A burrice obscuramente instalada, continentalizada e castelhanizada pelo socialismo destruiu o desenho de Portugal. O sinal actual é de um Portugal lusitano deprimido e demitido do serviço que lhe cabe no concerto das nações (ou dos mundos).

Valham-nos os portugueses de além-mar e contra-maré remar, remar!… Parabéns por este albergue português.

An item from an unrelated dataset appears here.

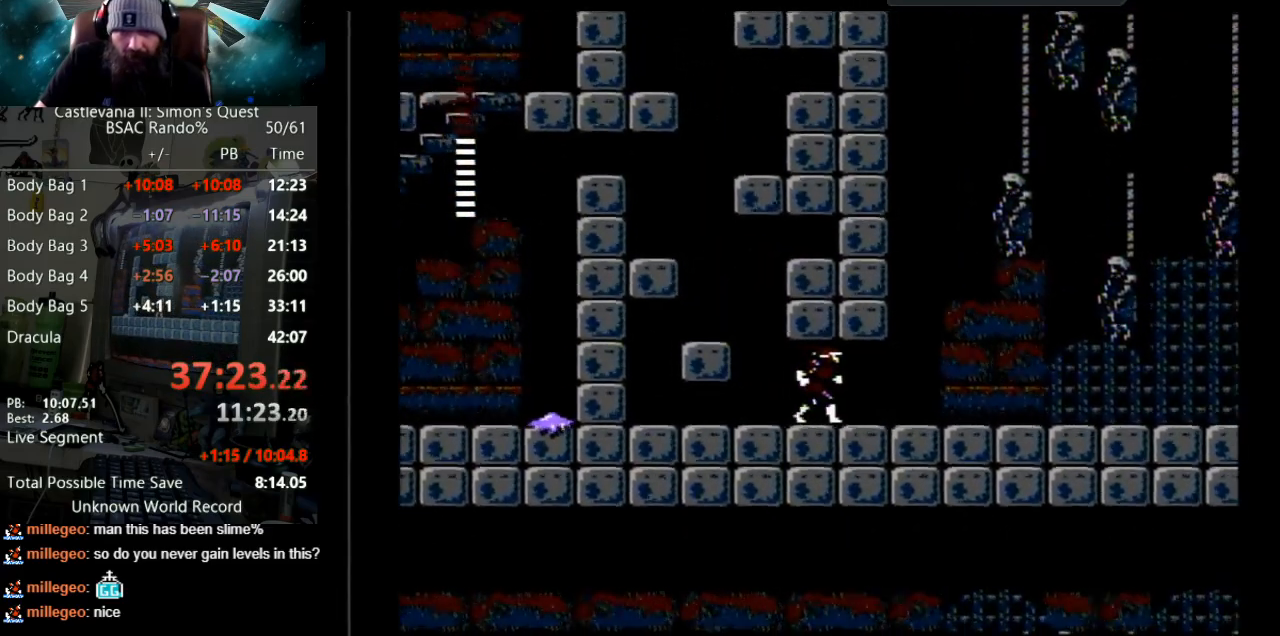
{"buttons": ["DPAD_RIGHT"], "events": []}
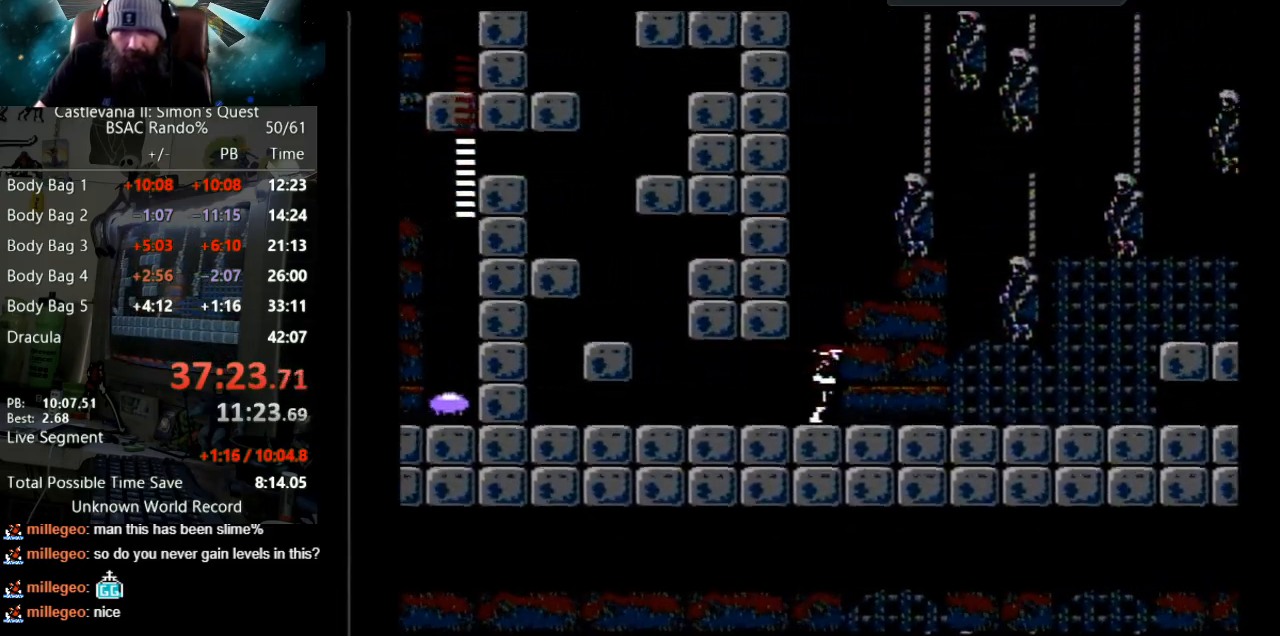
{"buttons": [], "events": [[83, "DPAD_RIGHT", "up"], [83, "START", "down"], [300, "START", "up"]]}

Nuno Cavaco - http://cronicasdeconistorgis.blogspot.com/

Gonçalo Magalhães Collaço disse...

O que é estranho, dir-se-ia, é Portugal, i.e., os portugueses, ou a sua maioria, viverem no mais completo esquecimento do seu passado. Dir-se-ia mas não sem alguma ingenuidade porque, se os portugueses, ou a sua maioria, vivem no mais completo esquecimento do seu passado, é porque, uma minoria, desde há séculos, tem promovido, contínua, sistemática e activamente, esse mesmo esquecimento. É um enigma porque Portugal, ainda hoje, para usar uma expressão de Pinharanda Gomes, sofre como uma nação ocupada.
Esquecemos tudo. Tinha Portugal, desde início, a consciência dos seus portos? Tinha. E mais do que isso, se olharmos ara o Índico, ainda hoje os pontos críticos, numa perspectiva estratégica, são exactamente os mesmos onde Portugal, já nos idos de 1500, firmou as sua praças fortes, os seus portos chave de vigilância e domínio desses mares longínquos.
Esquecemos também, por exemplo, como a conquista de Lisboa foi, de um ponto de vista militar, a primeira operação conjunta da história, envolvendo numa mesma manobra, tanto forças terrestres como marítimas, como nos lembra Carlos Selvagem na sua obra, Portugal Militar.
Enfim, como diria o José Marinho, enquanto houver 500 portugueses…
Ou seja, cumpre-nos rememorar os portugueses de quem são e, quem sabe, talvez um dia acordem deste sono letárgico em que permanecem desde há séculos.
Agradeço e dou os parabéns também pelo excelente Crónicas de Conistorgis e, por extensão, agradeço também a descoberta dos cadernos de Filosofia Extravagante e d’ O Lugar da Alma que, na minha vasta ignorância, completamente desconhecia.